What the students needed more than technology was instructional support. Learning online can feel very lonely. One of my favorite things about doing GEP in person is that I use past students as peer tutors. That part was much harder online. What the GEP did to address the problem was hire online TAs. Our GEP TAs are available 7 days a week for many hours per day to help students who are trying to annotate at home.
The other nice thing about the TAs is that some of them are former community college students. Now they get to help students from across the country from a wide range of institutions and experience levels. This is great for their confidence, broadens their horizons, and helps them feel connected to a scientific community.
Judith Dilts
Stan Yoshinobu
Thank you for sharing your info about the GEP project! Appreciate especially the comment by the student saying she joined a scientific community! In a nutshell that's what it's about.
Marisol Santisteban
Professor
Thanks for watching our video Stan!
You are absolutely right: that's is what it's about! We actually learned that students find really appealing and motivating that they are part of a larger project. We have a project claim/submission system for all three scientific projects, and students from different institutions may claim the same project. We want to have at least two institutions claiming a project. Then, once the projects are submitted, they are reconciled. Students are aware of the process and thrilled that their project will become part of a larger common effort, and that their annotations will be submitted to publicly available databases.
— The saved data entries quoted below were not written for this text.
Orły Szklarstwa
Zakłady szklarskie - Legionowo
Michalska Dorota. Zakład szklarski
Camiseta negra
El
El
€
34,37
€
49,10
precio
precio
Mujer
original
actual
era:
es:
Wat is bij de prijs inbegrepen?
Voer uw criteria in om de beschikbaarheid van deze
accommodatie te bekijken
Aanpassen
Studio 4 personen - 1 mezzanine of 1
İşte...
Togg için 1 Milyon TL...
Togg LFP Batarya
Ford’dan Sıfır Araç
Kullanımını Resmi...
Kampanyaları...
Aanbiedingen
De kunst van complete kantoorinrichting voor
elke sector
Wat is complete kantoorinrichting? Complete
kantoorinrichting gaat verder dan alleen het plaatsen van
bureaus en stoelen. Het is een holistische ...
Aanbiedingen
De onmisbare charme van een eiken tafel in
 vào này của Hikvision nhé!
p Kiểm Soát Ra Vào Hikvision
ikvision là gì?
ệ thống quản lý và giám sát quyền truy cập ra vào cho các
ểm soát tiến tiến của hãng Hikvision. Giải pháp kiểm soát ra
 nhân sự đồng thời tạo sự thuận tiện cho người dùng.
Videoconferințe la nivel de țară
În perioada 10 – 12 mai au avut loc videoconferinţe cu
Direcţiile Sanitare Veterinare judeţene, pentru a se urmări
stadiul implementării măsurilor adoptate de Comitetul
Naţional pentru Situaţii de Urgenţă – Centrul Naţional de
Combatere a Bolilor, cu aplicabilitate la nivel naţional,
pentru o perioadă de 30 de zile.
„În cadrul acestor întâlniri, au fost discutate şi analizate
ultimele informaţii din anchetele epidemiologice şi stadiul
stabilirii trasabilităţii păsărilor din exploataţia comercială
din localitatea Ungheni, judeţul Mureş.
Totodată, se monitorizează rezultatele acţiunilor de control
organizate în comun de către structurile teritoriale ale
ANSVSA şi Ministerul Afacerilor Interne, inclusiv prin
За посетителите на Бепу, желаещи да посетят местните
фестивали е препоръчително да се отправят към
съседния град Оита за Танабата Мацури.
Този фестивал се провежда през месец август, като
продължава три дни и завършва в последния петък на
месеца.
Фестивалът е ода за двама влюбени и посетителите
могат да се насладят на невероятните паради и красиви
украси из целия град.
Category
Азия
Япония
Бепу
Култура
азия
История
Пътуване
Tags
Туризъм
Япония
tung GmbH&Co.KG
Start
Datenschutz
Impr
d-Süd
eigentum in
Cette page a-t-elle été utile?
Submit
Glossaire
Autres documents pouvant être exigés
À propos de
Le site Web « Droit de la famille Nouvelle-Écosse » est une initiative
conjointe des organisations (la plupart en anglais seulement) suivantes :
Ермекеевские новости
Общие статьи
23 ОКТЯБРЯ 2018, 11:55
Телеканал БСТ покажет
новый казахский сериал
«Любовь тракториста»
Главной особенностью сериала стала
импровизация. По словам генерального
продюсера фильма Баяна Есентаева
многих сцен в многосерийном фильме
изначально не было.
Also, the more times we remind them of that and the fact that they are doing genuine research, the more fulfilling the experience is for them!
Cheers!
Rita Hagevik
There need to be more programs like this to assist faculty in integrating CURES into undergraduate education for students for sure!
Rebecca Roberts
Congratulations on a great project. I’m curious how the support by the mentors was organized.
Anya Goodman
Professor
Hi Rebecca, thank you! We have two types of mentors: virtual TAs serve to support students and faculty mentors for fellow faculty. Virtual TAs are recruited among students who completed research projects/CURE courses - they are paid, get extra training, and work as a geographically distributed team. In preparation for this presentation, we got amazing submissions from our virtual TAs about their experience - but we could not fit them into this 3-min video for STEM For ALL; this summer, we'll edit/put together a TA video and post it to our GEP website and youtube channel. Faculty mentors for other faculty are volunteers. In our efforts to expand access to training and support for faculty across the country, we started doing virtual training in 2019; when the pandemic hit in spring of 2020 - we already had some experience with training faculty virtually, so we were ready to expand and offer support for more faculty during sudden pivot to online instruction. One of the ideas that came out of original virtual training and from the rapid growth of our community was the need to connect individual faculty members with each other to offer easy access to experienced colleagues. We matched volunteer mentors with newly trained faculty based on similar instructional implementation and if possible - based on geography. In addition to the virtual community, we have a network of regional nodes that during non-pandemic times hold in-person activities. The pandemic did disrupt those plans, but we hope in-person local events will resume soon- that will facilitate communication and connections between GEP members, including newly trained faculty and their volunteer mentors.
Further posting is closed as the event has ended.